- EXERCISE BRIEF
Rewrite the material below, starting with the line containing "phylum: Arthropoda" and continuing through the line containing "genus: Ambrosia", with "scientific name" changed to "taxon name" and everything else left as it is. Leave the pictures out of your answer.

- ITEMS
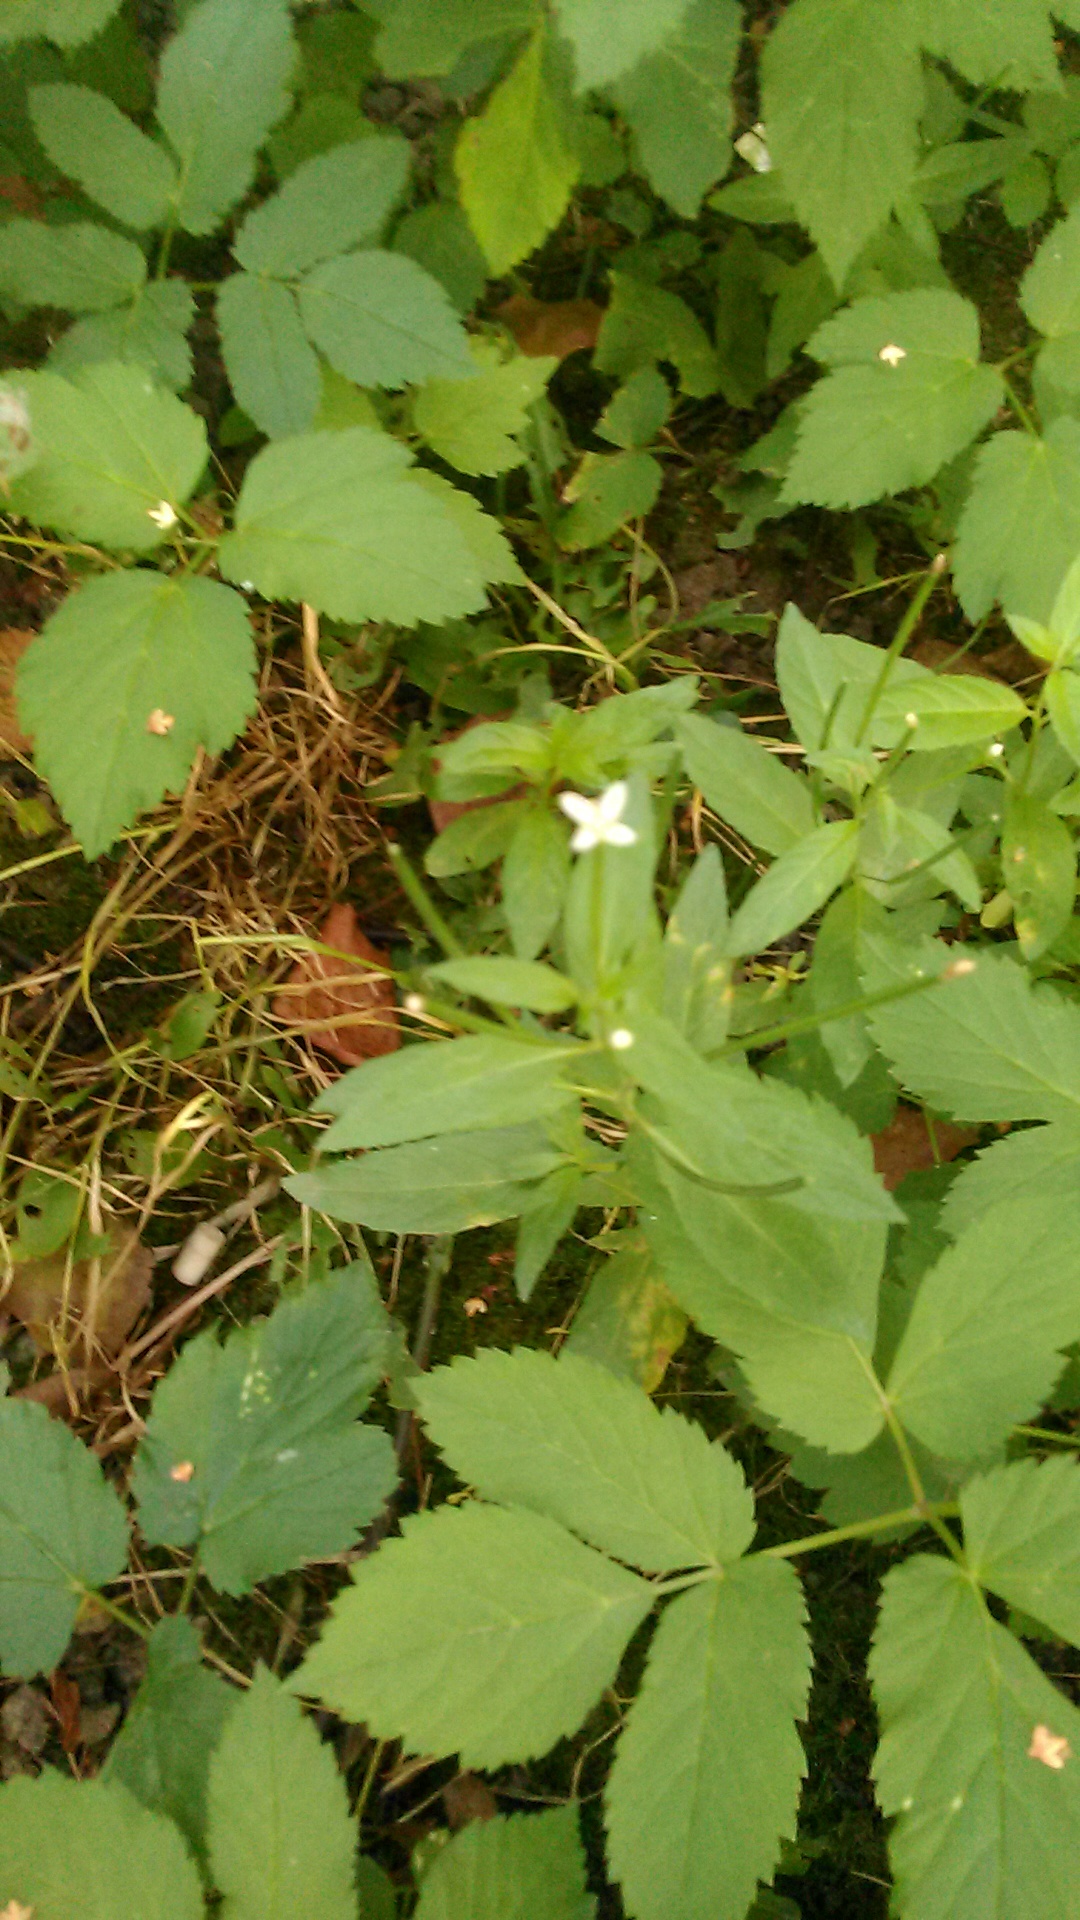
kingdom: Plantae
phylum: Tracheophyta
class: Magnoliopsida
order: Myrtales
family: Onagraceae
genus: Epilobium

==

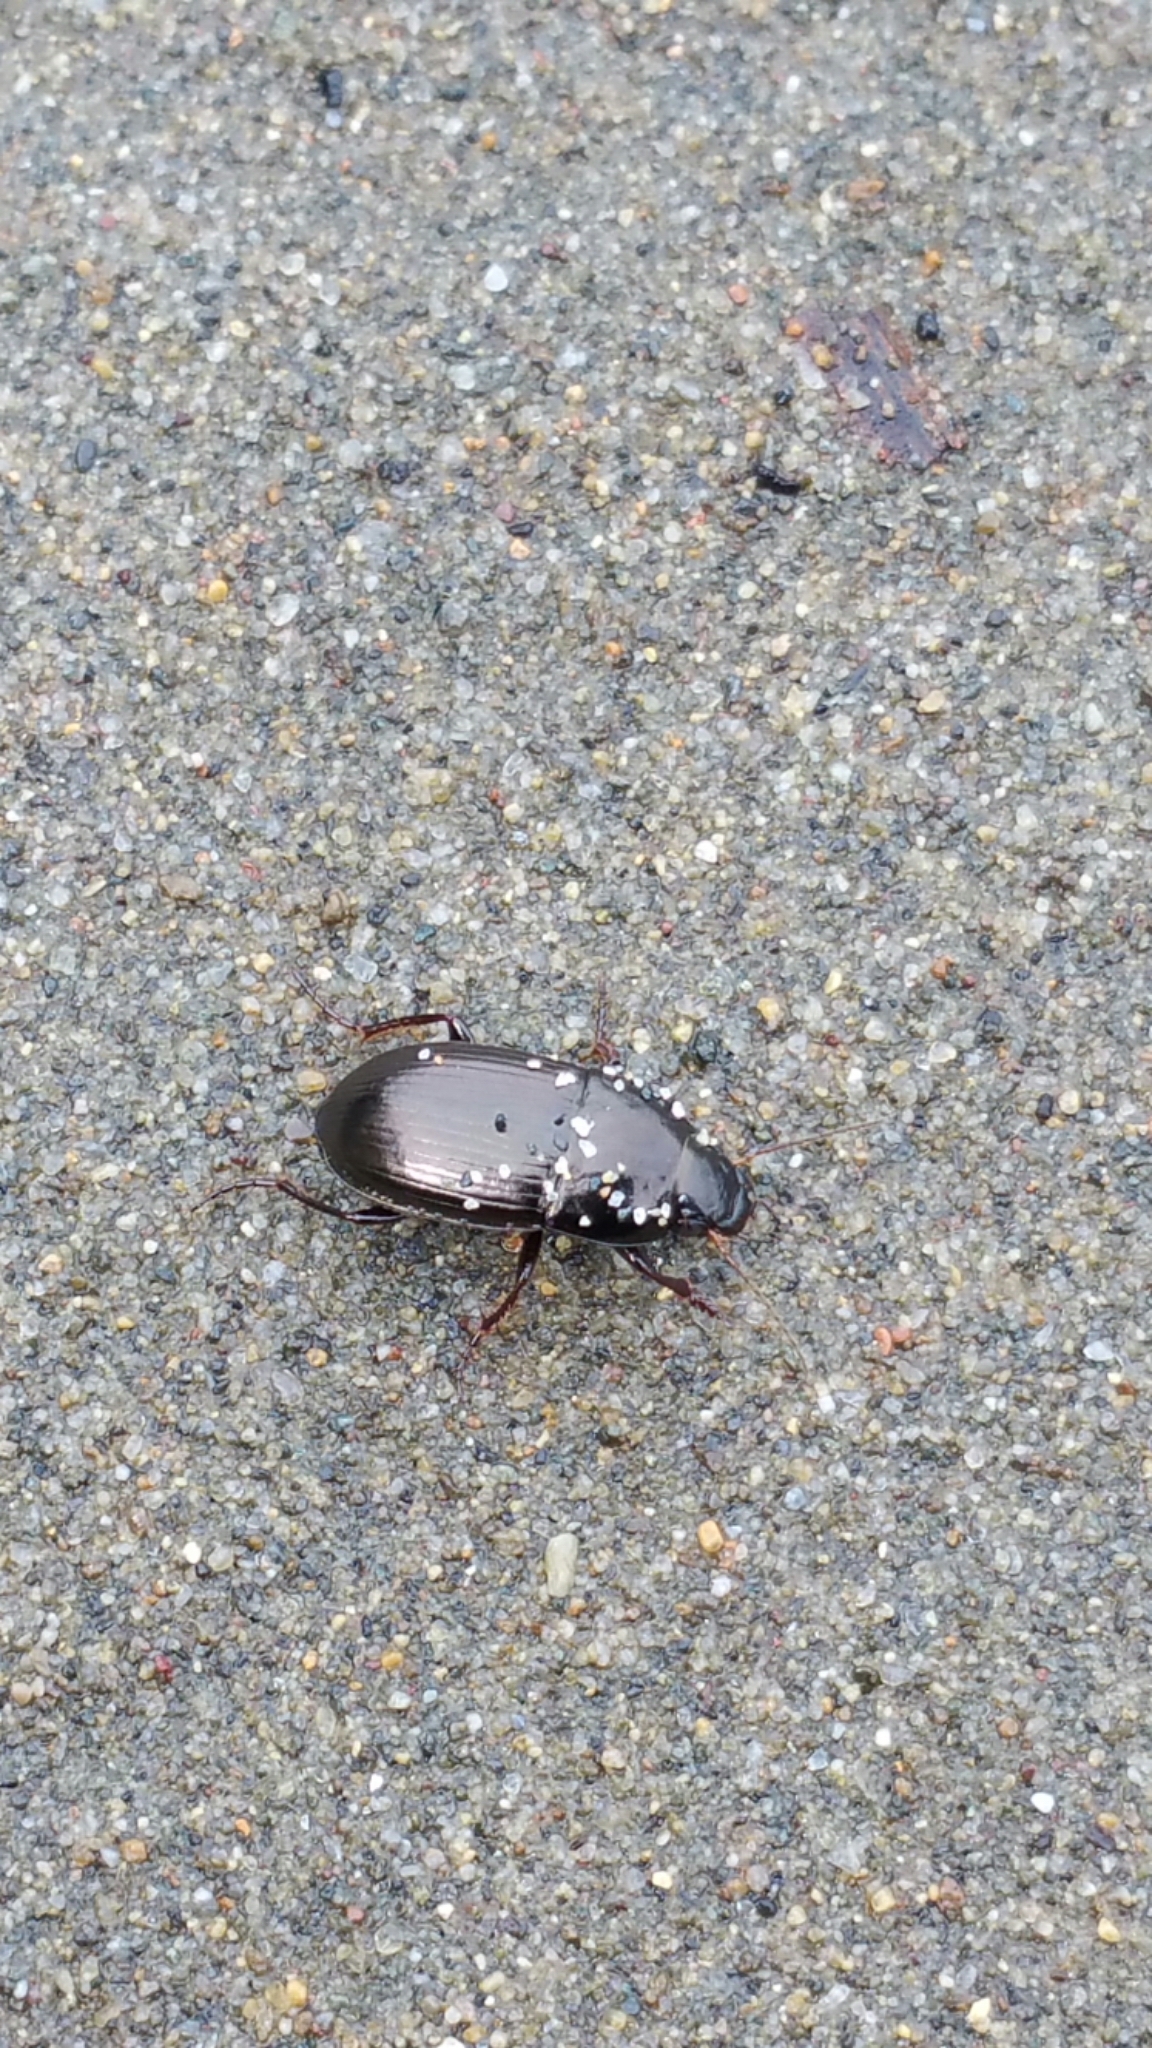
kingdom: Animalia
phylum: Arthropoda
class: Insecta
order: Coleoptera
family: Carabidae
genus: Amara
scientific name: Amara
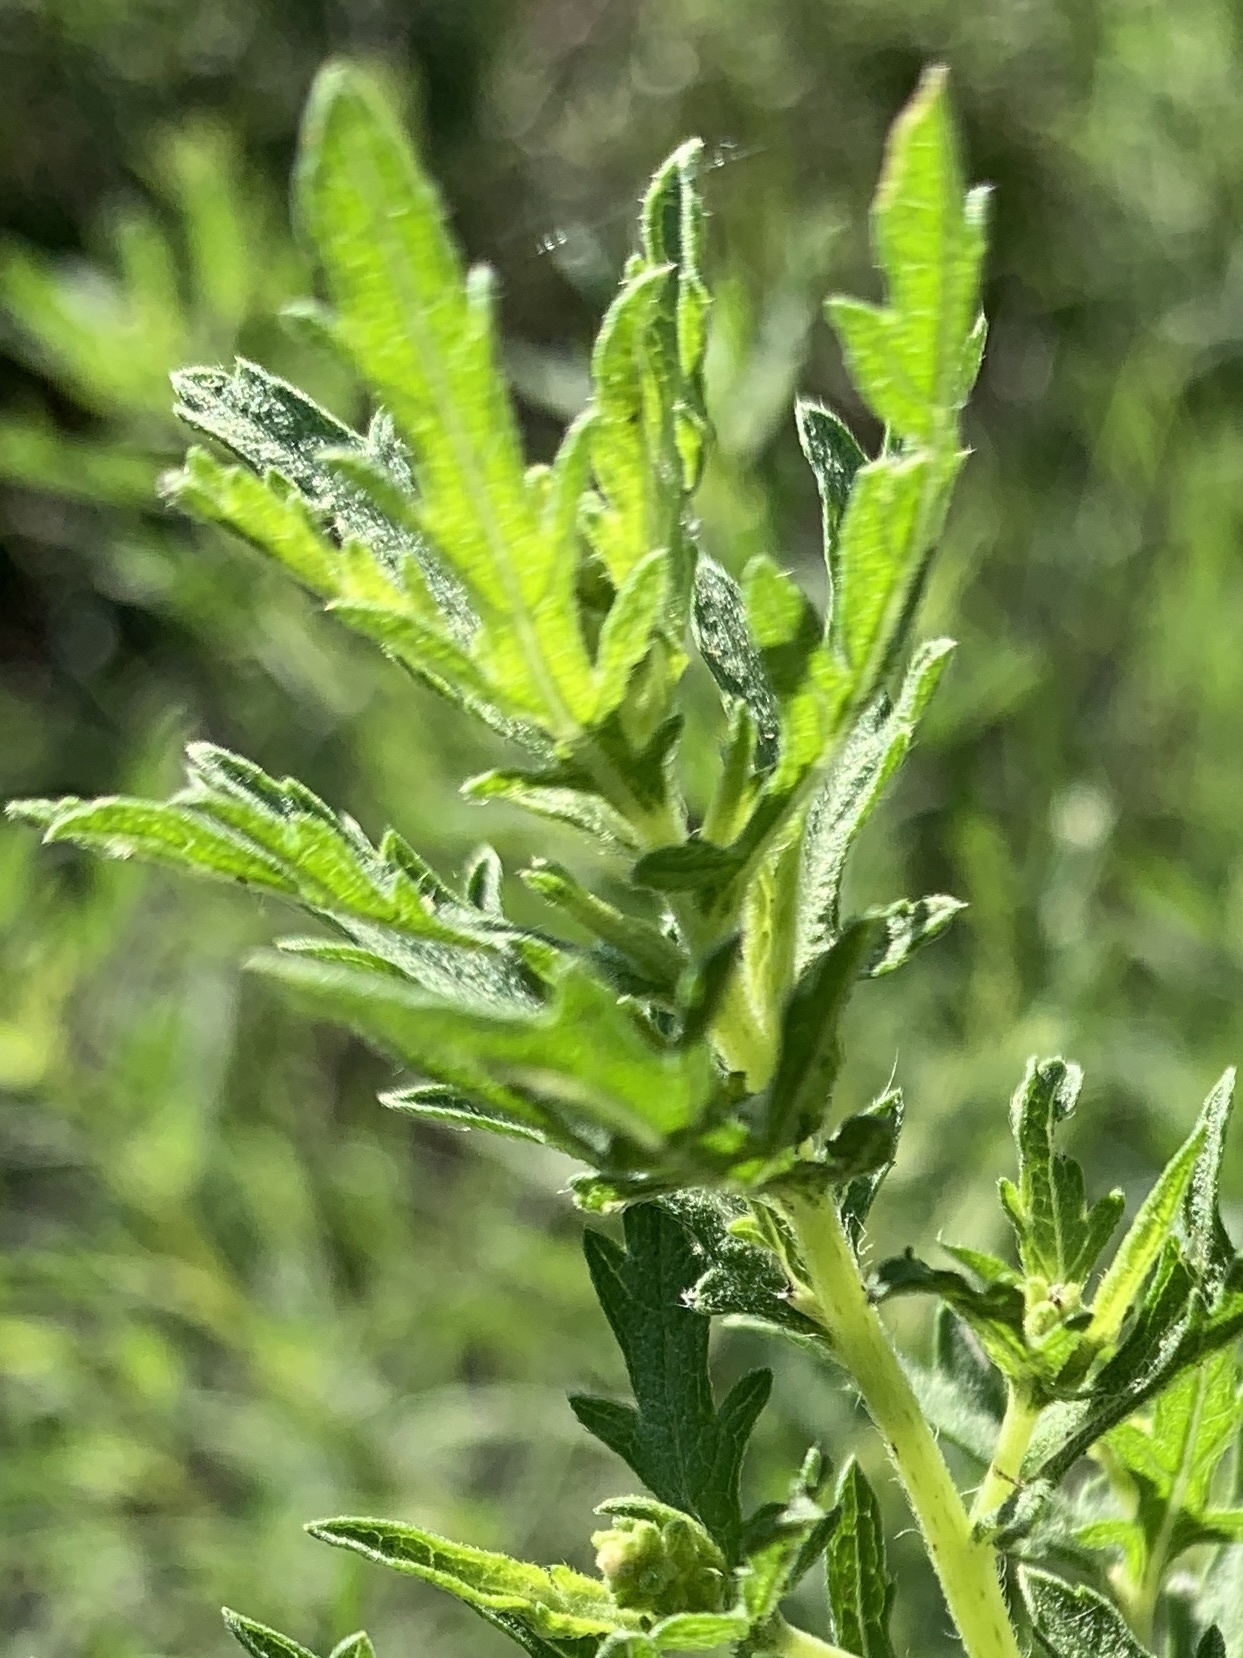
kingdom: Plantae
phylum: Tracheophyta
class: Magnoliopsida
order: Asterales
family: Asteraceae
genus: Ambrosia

- FINISHED TASK
phylum: Arthropoda
class: Insecta
order: Coleoptera
family: Carabidae
genus: Amara
taxon name: Amara
kingdom: Plantae
phylum: Tracheophyta
class: Magnoliopsida
order: Asterales
family: Asteraceae
genus: Ambrosia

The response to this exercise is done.